Automatically playing audio and video on the web is a powerful capability,
and one that’s subject to different restrictions on different platforms.
Today, most desktop browsers will always allow web pages to begin
<video>
or <audio>
playback via JavaScript without user interaction.
Most mobile browsers, however, require an explicit user gesture before
JavaScript-initiated playback can occur. This helps ensure that mobile users,
many of whom pay for bandwidth or who might be in a public environment,
don’t accidentally start downloading and playing media without explicitly
interacting with the page.
It’s historically been difficult to determine whether user interaction is
required to start playback, and to detect the failures that happen when
(automatic) playback is attempted and fails. Various
workarounds
exist, but are less than ideal. An
improvement to the
underlying play()
method to address this uncertainty is long overdue, and this
has now made it to the
web platform,
with an initial implementation in
Chrome 50.
A play()
call on an a <video>
or <audio>
element now returns a
Promise. If playback succeeds,
the Promise is fulfilled, and if playback fails, the Promise is rejected along with an
error message explaining the failure. This lets you write intuitive code like the following:
var playPromise = document.querySelector('video').play();
// In browsers that don’t yet support this functionality,
// playPromise won’t be defined.
if (playPromise !== undefined) {
playPromise.then(function() {
// Automatic playback started!
}).catch(function(error) {
// Automatic playback failed.
// Show a UI element to let the user manually start playback.
});
}
In addition to detecting whether the play()
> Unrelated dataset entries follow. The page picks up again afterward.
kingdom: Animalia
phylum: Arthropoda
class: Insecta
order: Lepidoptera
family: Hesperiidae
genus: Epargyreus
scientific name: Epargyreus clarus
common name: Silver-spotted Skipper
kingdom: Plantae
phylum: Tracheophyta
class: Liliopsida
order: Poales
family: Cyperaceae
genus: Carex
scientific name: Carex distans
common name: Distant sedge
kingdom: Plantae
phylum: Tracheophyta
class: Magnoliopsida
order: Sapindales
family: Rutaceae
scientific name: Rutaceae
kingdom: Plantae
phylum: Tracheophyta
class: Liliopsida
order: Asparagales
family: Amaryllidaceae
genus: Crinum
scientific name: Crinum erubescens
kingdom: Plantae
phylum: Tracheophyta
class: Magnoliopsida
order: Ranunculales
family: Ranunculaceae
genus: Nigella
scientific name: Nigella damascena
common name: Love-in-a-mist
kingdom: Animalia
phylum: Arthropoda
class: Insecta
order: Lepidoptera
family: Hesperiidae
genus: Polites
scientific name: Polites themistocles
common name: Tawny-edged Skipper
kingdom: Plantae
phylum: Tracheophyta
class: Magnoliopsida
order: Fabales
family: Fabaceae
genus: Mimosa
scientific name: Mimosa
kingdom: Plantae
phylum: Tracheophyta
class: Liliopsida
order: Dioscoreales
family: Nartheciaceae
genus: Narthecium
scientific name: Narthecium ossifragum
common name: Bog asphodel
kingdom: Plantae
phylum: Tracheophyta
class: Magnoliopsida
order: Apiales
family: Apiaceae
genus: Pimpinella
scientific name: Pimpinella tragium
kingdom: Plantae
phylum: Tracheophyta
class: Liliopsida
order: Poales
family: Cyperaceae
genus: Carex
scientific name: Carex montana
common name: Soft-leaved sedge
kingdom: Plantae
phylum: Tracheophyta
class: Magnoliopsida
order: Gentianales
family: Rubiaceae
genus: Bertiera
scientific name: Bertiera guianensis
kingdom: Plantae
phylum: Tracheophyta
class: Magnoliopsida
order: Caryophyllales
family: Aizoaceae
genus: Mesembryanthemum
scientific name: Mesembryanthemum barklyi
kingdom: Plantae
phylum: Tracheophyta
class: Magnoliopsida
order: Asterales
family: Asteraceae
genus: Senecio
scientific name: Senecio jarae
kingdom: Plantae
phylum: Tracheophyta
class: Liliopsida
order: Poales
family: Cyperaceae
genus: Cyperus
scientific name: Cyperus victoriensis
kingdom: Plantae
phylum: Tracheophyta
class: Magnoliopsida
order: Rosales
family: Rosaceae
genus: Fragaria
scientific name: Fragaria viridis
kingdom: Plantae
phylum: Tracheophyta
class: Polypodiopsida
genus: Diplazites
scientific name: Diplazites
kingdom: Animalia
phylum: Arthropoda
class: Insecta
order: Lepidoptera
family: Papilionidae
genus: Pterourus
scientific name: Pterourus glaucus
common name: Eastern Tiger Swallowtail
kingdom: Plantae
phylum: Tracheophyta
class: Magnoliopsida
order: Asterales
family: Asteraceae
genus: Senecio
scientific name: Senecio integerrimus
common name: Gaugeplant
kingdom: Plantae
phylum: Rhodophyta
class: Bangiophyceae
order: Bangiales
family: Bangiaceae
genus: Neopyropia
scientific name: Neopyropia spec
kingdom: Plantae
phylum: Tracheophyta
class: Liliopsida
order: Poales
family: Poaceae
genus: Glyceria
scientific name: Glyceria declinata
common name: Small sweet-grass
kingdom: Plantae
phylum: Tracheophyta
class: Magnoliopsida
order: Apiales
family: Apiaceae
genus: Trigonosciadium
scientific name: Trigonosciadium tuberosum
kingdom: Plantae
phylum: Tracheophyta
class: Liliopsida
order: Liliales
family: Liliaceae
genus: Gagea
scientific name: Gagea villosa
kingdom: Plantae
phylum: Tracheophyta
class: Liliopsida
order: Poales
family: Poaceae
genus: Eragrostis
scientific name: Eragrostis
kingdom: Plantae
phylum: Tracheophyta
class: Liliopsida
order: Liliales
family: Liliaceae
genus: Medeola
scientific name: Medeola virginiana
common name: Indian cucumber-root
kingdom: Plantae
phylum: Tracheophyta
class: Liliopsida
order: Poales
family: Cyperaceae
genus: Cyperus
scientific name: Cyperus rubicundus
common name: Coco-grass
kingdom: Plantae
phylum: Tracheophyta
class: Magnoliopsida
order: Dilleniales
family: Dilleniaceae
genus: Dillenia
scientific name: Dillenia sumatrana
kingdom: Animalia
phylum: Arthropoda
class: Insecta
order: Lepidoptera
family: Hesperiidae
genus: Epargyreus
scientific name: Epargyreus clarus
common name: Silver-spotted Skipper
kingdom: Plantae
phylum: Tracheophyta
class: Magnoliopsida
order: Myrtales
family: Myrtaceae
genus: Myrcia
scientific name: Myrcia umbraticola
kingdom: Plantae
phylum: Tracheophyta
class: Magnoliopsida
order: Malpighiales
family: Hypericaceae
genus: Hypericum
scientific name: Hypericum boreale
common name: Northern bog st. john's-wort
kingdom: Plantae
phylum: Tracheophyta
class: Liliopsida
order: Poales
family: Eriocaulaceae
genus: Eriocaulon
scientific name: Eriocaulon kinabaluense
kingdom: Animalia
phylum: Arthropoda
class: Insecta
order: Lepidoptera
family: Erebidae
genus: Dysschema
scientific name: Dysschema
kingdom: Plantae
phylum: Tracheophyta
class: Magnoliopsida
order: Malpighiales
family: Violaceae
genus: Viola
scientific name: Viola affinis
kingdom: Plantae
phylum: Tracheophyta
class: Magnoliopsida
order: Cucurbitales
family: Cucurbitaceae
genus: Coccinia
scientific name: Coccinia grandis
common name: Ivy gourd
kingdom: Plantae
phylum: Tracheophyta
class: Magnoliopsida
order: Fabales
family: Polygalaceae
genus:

method was successful, the new Promise-based
interface allows you to determine when the play()
method succeeded. There are contexts
in which a web browser may decide to delay the start of playback—for instance, desktop
Chrome will not begin playback of a <video>
until the tab is visible. The Promise won’t
fulfill until playback has actually started, meaning the code inside the then()
will not
execute until the media is playing. Previous methods of determining if play()
is successful,
such as waiting a set amount of time for a playing
event and assuming failure if it doesn’t
fire, are susceptible to false negatives in delayed-playback scenarios.
We’ve published a live example of this new functionality. View it in a browser such as Chrome 50 that supports this Promise-based interface. Be forewarned: the page will automatically play music when you visit it. (Unless, of course, it doesn’t!)